Di wilayah tropis dengan kelembapan tinggi dan banyak media korosif, rel standar nasional umumnya mengadopsi metode perlindungan lapisan minyak anti karat-permukaan + pembungkus film tahan air, dan beberapa model menyediakan lubang drainase di dasar rel. Rel standar asing seperti 60E1 yang digunakan di Kereta Cepat-Bandung-Kereta Kecepatan Tinggi mengadopsi lapisan aluminium semprotan termal permukaan dengan ketebalan 150μm, memberikan perlindungan yang lebih tahan lama. Lubang drainase di dasar rel standar asing memiliki diameter 12 mm dan jarak 800 mm, dengan efisiensi drainase yang lebih tinggi untuk mengurangi korosi akumulasi air. Desain anti-korosi pada rel standar nasional lebih berfokus pada kenyamanan konstruksi, sedangkan standar asing lebih memperhatikan perlindungan-jangka panjang di lingkungan ekstrem. Saat memilih, perlu mempertimbangkan intensitas curah hujan lokal dan kondisi kelembaban, dan mengutamakan efek sinergis dari drainase dan perlindungan lapisan.

Apa persyaratan kompatibilitas proses pengelasan rel standar nasional dan standar asing?

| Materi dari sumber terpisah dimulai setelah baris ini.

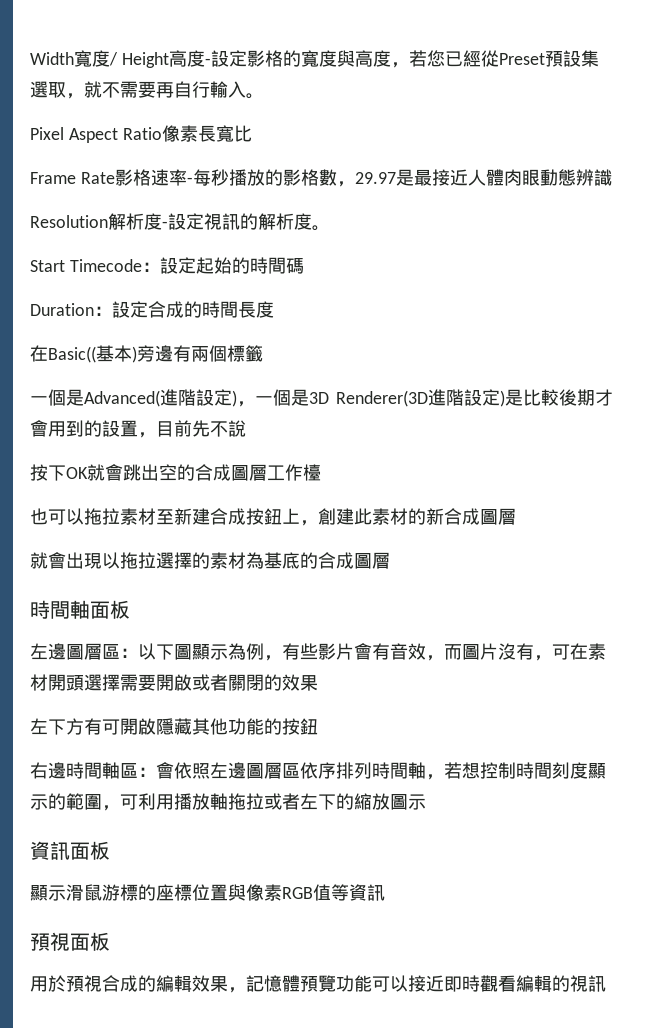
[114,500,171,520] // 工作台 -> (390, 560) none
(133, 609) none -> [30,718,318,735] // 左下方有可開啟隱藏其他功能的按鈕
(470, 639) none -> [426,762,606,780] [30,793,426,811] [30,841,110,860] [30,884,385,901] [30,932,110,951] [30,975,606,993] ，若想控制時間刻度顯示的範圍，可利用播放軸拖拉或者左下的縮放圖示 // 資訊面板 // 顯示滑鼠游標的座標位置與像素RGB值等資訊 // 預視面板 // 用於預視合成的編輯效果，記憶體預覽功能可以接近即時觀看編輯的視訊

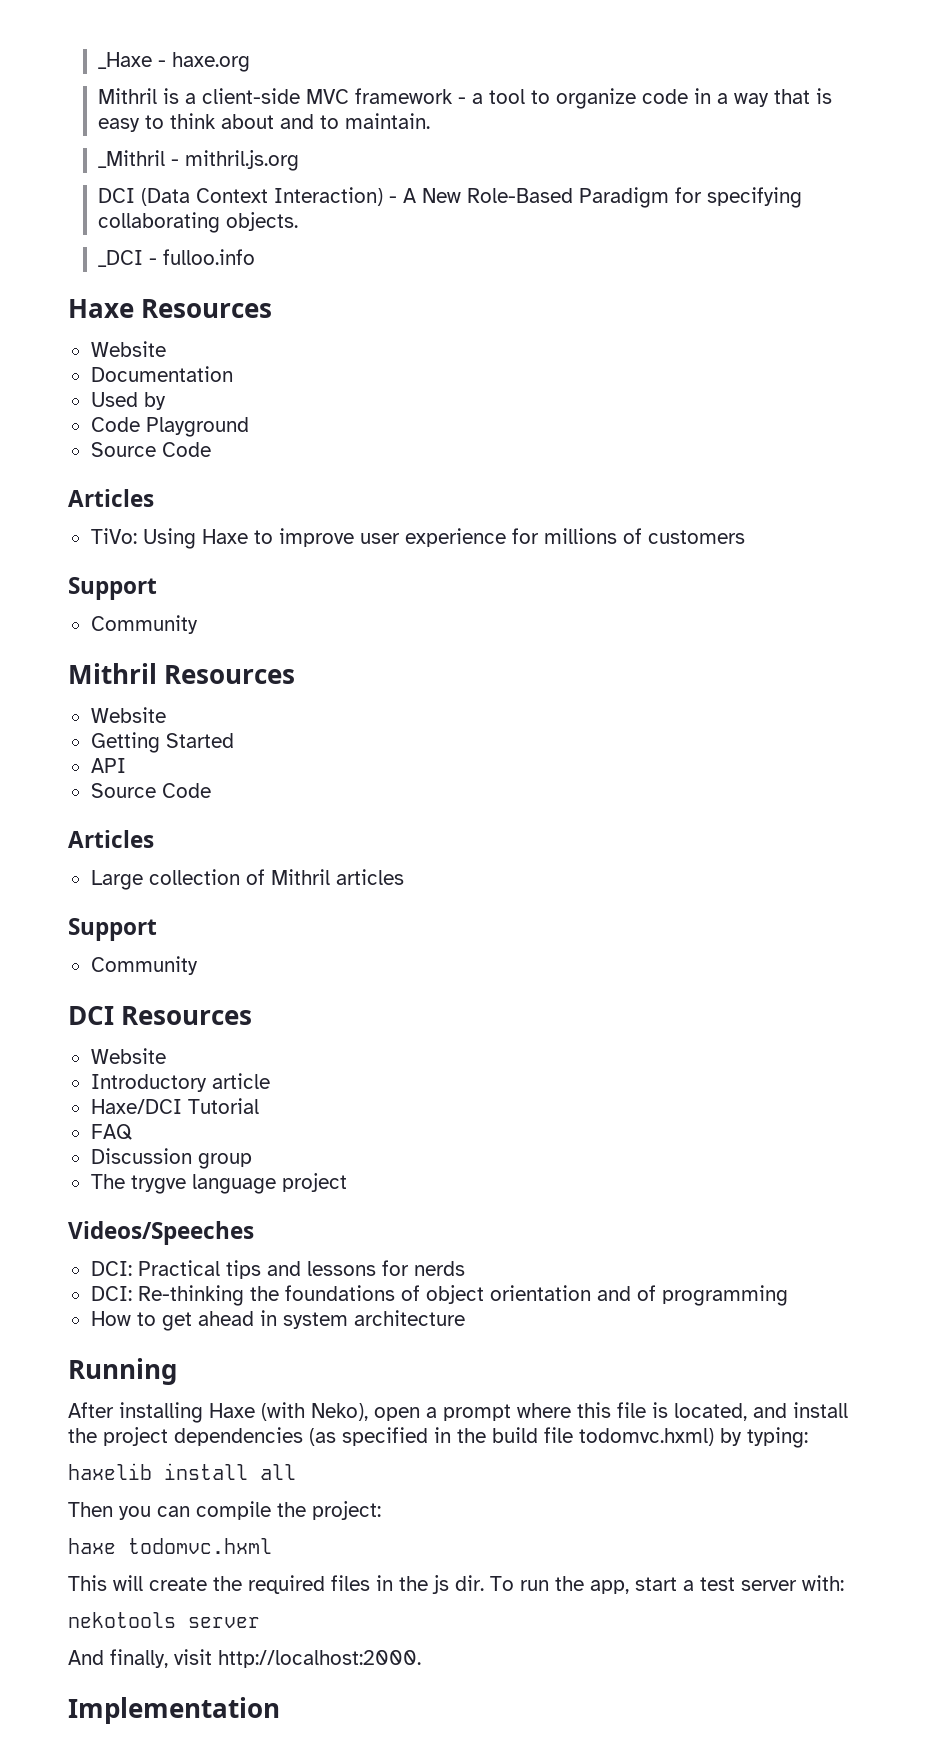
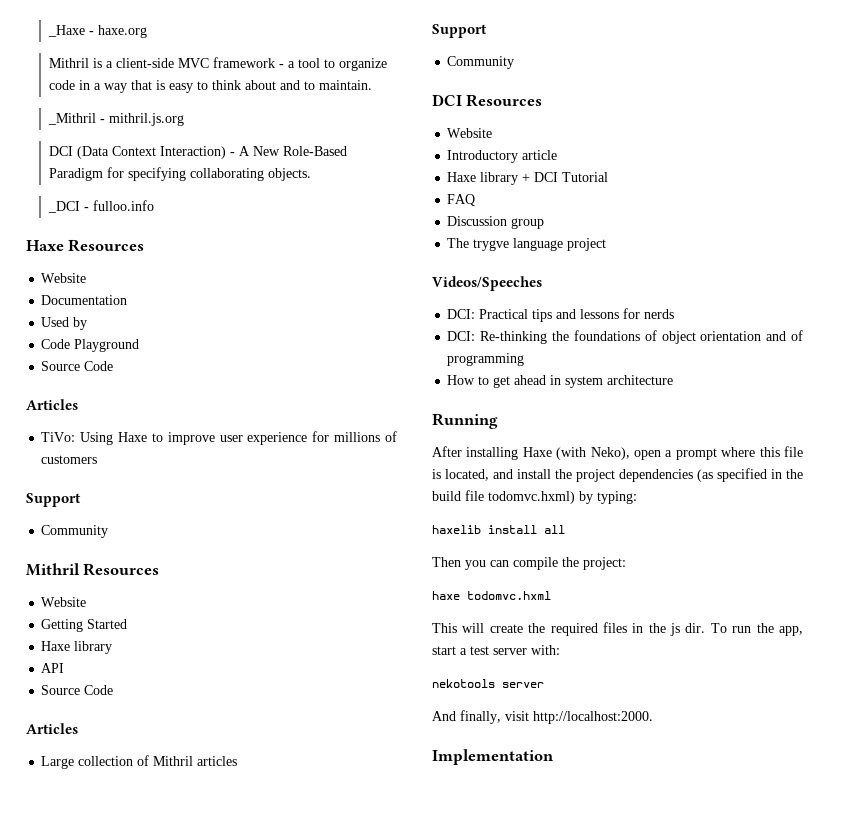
(234, 740) none -> [41,641,113,654] // Haxe library
[90,1099,182,1114] Haxe/DCI -> [447,172,559,185] Haxe library + DCI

Saat mengelas rel standar nasional seperti U75V, perlu menggunakan bahan las-paduan kekuatan tinggi-yang cocok, dan suhu pemanasan awal pengelasan dikontrol pada 100-150 derajat untuk menghindari penggetasan sambungan. Saat mengelas rel 136RE standar asing, karena kandungan karbonnya lebih tinggi, bahan las khusus yang mengandung nikel dan kromium harus dipilih, dan suhu pemanasan awal perlu ditingkatkan hingga 150{11}}200 derajat untuk mengurangi risiko retak pengelasan. Setelah pengelasan, rel standar nasional perlu dinormalisasi untuk memastikan bahwa kekerasan sambungan konsisten dengan logam dasar, sedangkan rel standar asing sebagian besar mengadopsi perlakuan pendinginan dan temper pasca-pengelasan untuk meningkatkan ketangguhan sambungan. Standar pemeriksaan sambungan las keduanya berbeda; standar nasional mengikuti standar TB/T, dan standar asing mengacu pada spesifikasi UIC yang relevan. Kualifikasi proses harus dilakukan untuk pengelasan lintas standar untuk memverifikasi apakah sifat mekanik sambungan memenuhi persyaratan garis.

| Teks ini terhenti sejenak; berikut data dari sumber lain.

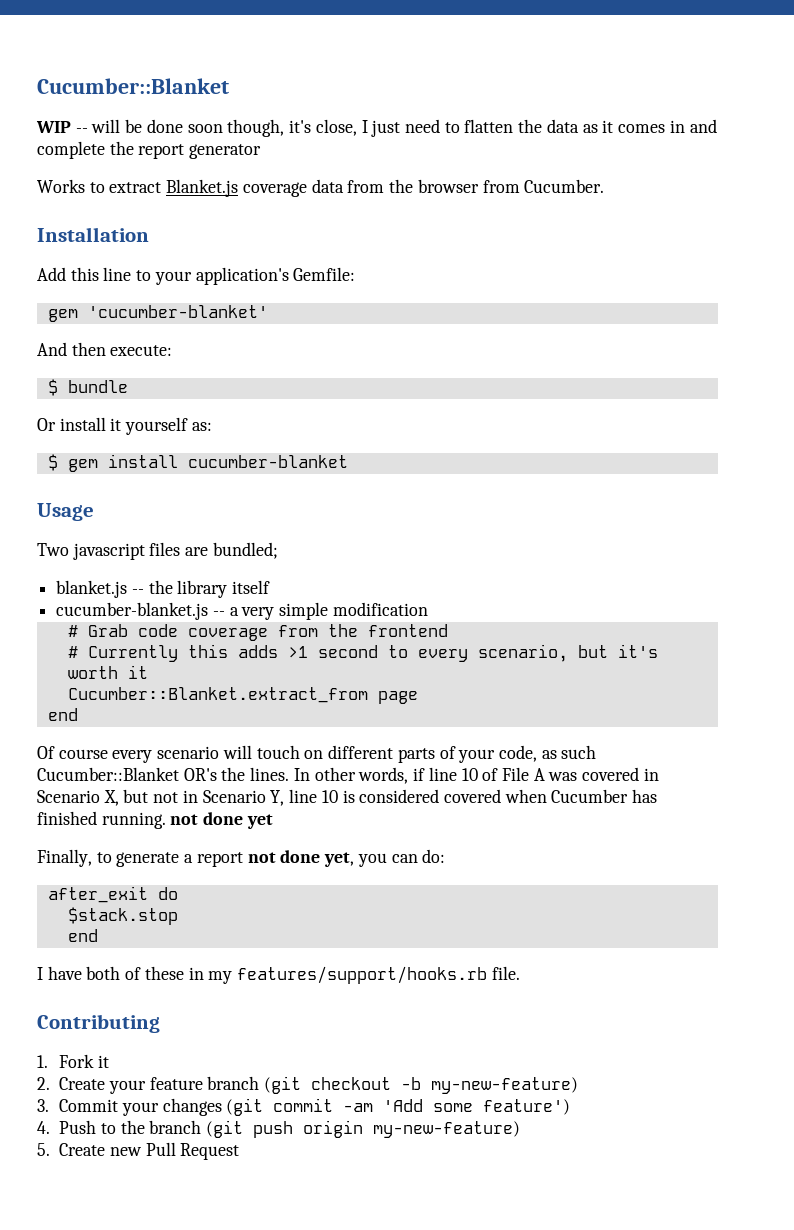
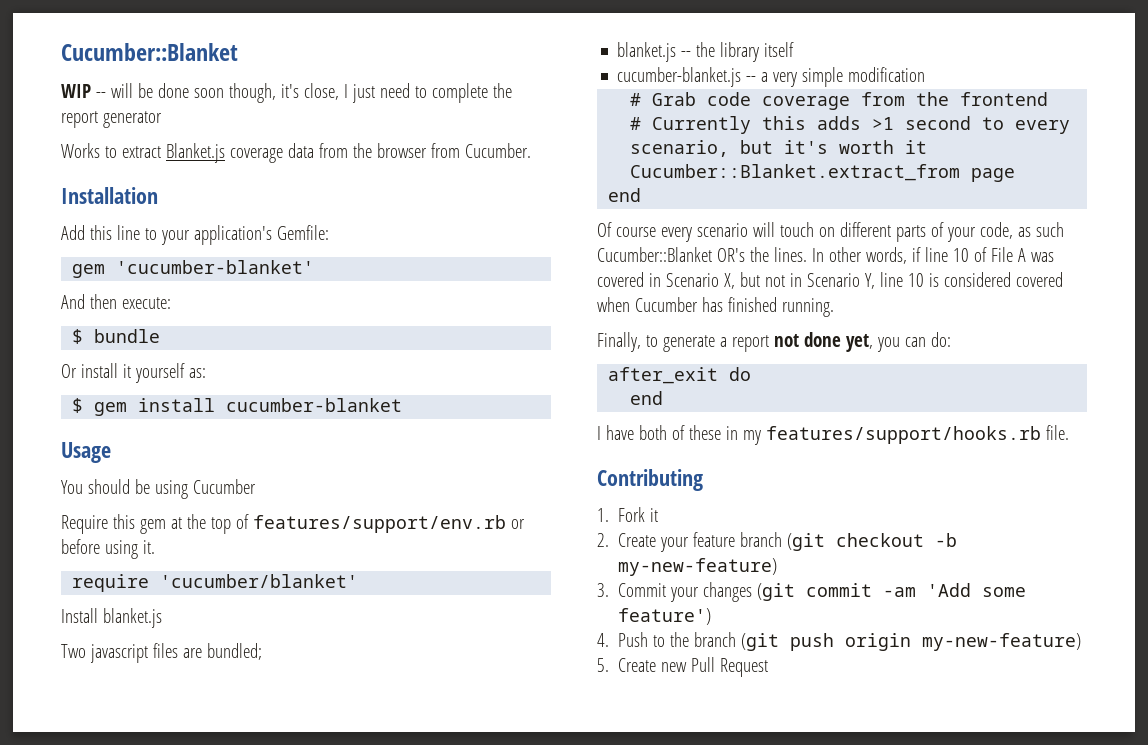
[464,119,717,133] flatten the data as it comes in and -> (427, 92) none
(94, 512) none -> [61,479,256,499] [61,514,525,534] [61,539,155,559] [72,574,359,592] [61,608,162,628] // You should be using Cucumber // Require this gem at the top of features/support/env.rb or before using it. // require 'cucumber/blanket' // Install blanket.js
[170,812,273,829] not done yet -> (834, 307) none
[67,907,178,925] // $stack.stop -> (752, 374) none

Apa perbedaan-desain penahan beban antara rel standar nasional dan rel standar luar negeri saat memilih jalur-angkutan berat?

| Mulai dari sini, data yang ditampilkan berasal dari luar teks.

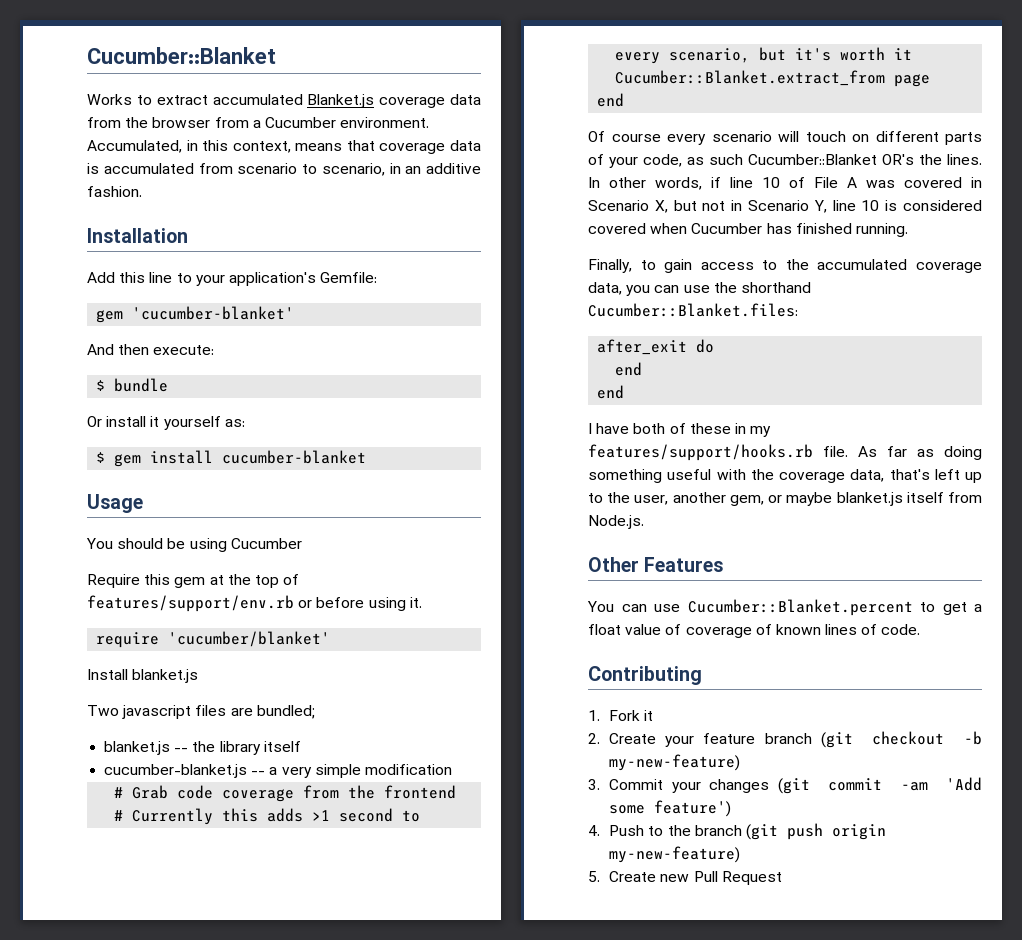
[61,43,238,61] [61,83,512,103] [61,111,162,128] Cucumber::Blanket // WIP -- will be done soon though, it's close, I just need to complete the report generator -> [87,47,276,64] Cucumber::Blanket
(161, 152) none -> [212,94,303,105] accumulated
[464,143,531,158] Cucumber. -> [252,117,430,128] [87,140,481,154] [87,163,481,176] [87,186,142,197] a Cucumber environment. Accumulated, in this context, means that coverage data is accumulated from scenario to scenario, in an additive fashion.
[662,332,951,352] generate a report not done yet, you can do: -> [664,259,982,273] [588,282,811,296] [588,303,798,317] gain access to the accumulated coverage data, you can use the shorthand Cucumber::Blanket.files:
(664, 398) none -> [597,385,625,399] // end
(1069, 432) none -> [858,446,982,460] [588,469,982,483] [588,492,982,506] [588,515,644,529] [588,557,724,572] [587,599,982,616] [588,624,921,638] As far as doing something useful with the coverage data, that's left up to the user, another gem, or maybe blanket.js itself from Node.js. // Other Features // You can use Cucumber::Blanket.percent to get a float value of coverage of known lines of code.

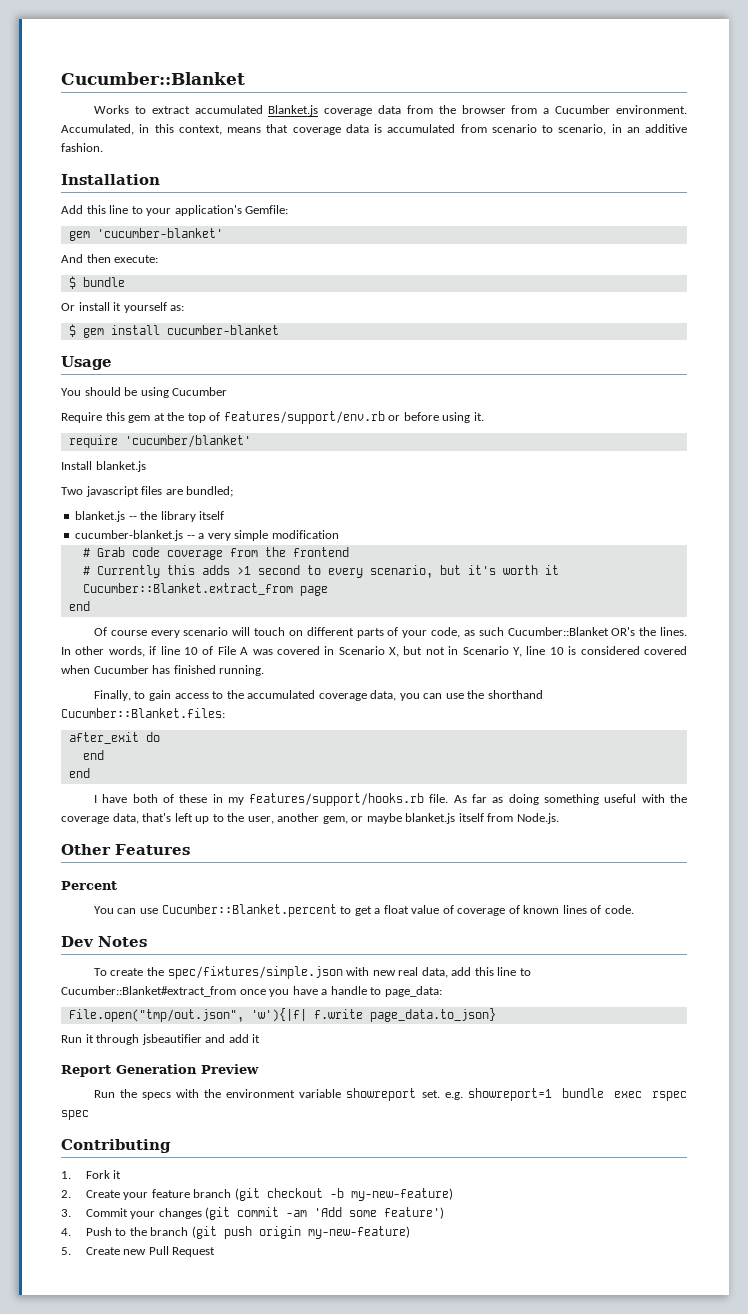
(724, 564) none -> [61,881,117,890] // Percent
(921, 629) none -> [61,936,147,947] [93,966,531,979] [61,986,442,997] [68,1008,496,1022] [61,1034,261,1045] [61,1064,259,1077] [93,1088,687,1101] [61,1110,89,1120] // Dev Notes // To create the spec/fixtures/simple.json with new real data, add this line to Cucumber::Blanket#extract_from once you have a handle to page_data: // File.open("tmp/out.json", 'w'){|f| f.write page_data.to_json} // Run it through jsbeautifier and add it // Report Generation Preview // Run the specs with the environment variable showreport set. e.g. showreport=1 bundle exec rspec spec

Rel angkut berat-standar nasional seperti U71Mn dirancang untuk beradaptasi dengan beban gandar 25t, meningkatkan ketahanan terhadap tekukan dengan mengoptimalkan modulus bagian, dan tapak kepala rel mengadopsi desain busur standar. Rel angkut berat-standar luar negeri seperti AREMA 136RE disesuaikan dengan beban gandar 30t, dengan kepala rel yang lebih tebal dan desain ketebalan badan gradien yang meningkatkan ketahanan lelah. Desain rel-beban pada rel standar nasional berfokus pada kondisi pengoperasian jalur domestik, dengan mempertimbangkan beragam kebutuhan pengoperasian penumpang dan barang, sedangkan standar luar negeri lebih ditargetkan pada skenario dampak frekuensi tinggi dari angkutan-angkutan berat murni. Standar desain umur kelelahan keduanya berbeda; standar nasional tidak memerlukan retakan setelah 2 juta siklus beban, dan beberapa model standar asing mencapai 3 juta siklus. Saat memilih, batas-dukungan beban dan kekuatan lelah rel harus disesuaikan dengan beban poros garis dan total bobot lintasan tahunan.